Das Forschungsdesign setzt sich zusammen aus begründeter Methodenwahl und deren Kurzbeschreibung (Abschnitt 2.1), der Durchführung der Erhebung (Abschnitt 2.2) und der gewählten Auswertungsmethodik (Abschnitt 2.3). Um den Interpretationsprozess für die Leser nachvollziehbar zu machen, fordert Lamnek das methodische „Prinzip der Explikation“ (Lamnek 1989: 26f), welches besagt, dass die Einzelschritte der Untersuchung offen gelegt werden sollen, wodurch die Akzeptanz dieser erhöht wird.
Die vorliegende Arbeit untersucht die Akzeptanz und das Nutzerverhalten von Teilnehmerinnen eines E-Learning Modellprojekt in Berlin. Wie bereits dargestellt, liegen eine Vielzahl von Statistiken über die Nutzung und Verbreitung von E-Learning vor, doch mangelt es immer noch an qualitativen Studien (vgl. Grotlüschen 2003).
Aufgrund der Begleitung des Modellprojektes als Praktikantin und der ausführlichen Projektdokumentation bietet es sich an, eine Methodenkombination aus qualitativem Interview und quantitativer Messung zu wählen.

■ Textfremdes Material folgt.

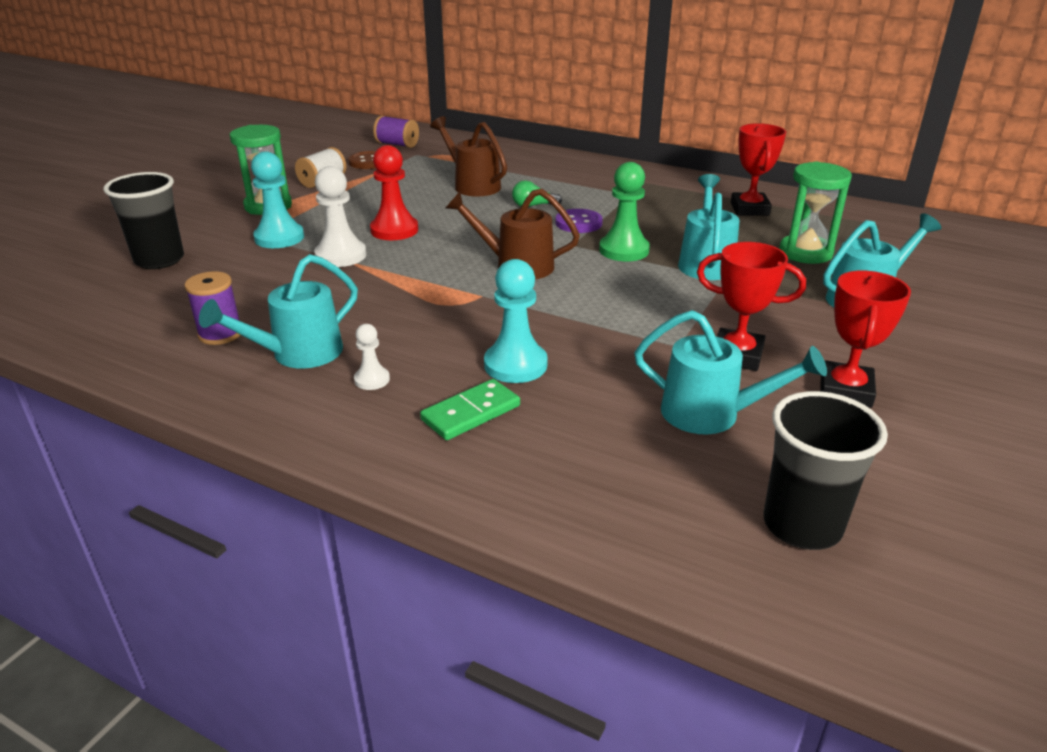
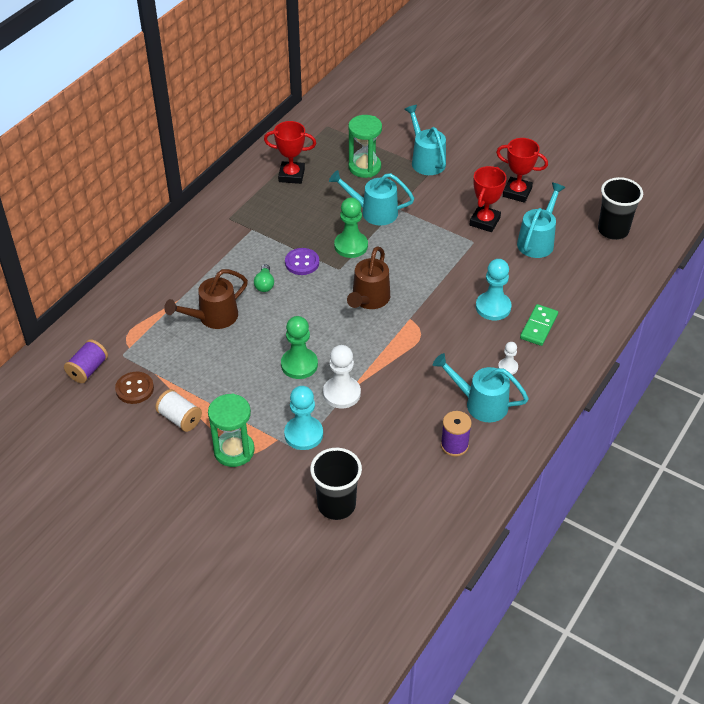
camera: 85 degrees left, 15 degrees up
(297, 354) = (480, 403): turquoise watering can -> turquoise watering can turned 150 degrees clockwise
(394, 230) = (299, 364): red pawn -> green pawn
(471, 413) = (539, 326): green domino -> green domino turned 60 degrees clockwise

Inhaltlich begründet sich diese Wahl folgendermaßen: Der Akzeptanz von E-Learning liegen subjektive Begründungsmuster zu Grunde, die allein durch ermittelnde Interviews, „bei denen der Befragte, der Träger abrufbarer Informationen [ist]“ (Lamnek 1989: 38) erhoben werden können. Das Nutzerverhalten kann einerseits über den Fragebogen und das Usertracking, der digitalen Protokollierung der Navigationswege der Nutzerinnen (vgl. Schulmeister 1997: 285), ermittelt werden. Es stehen hierbei quantitative Rohdaten zur Verfügung, die im Lernzentrum gespeichert sind. Doch ebenso wie bei dem zu untersuchenden Teilaspekt der Akzeptanz von E-Learning, genügen quantitativ erhobene Daten nicht, subjektive Begründungslagen des Nutzerverhaltens zu erhalten, sondern bieten allenfalls über alle Teilnehmerinnen hinweg kumuliert ein Gesamtbild des typischen Gebrauchs des Lernzentrums in diesem Modellprojekt. Somit ist es andererseits notwendig, die Teilnehmerinnen in analytischer Form über ihr Nutzerverhalten zu befragen, um beispielsweise soziale Sachverhalte der mithelfenden Familienangehörigen ebenso zu erfassen und in die Analyse mit einfließen zu lassen (vgl. Lamnek 1989: 39).
Weiterhin spielen neben den inhaltlichen Aspekten der Wahl der Erhebungsmethode auch technische Aspekte eine Rolle: Das qualitative Interview bietet, anders als die teilnehmende Beobachtung, die Möglichkeit, dass „Informationen in statu nascendi aufgezeichnet werden können, unverzerrt authentisch sind,...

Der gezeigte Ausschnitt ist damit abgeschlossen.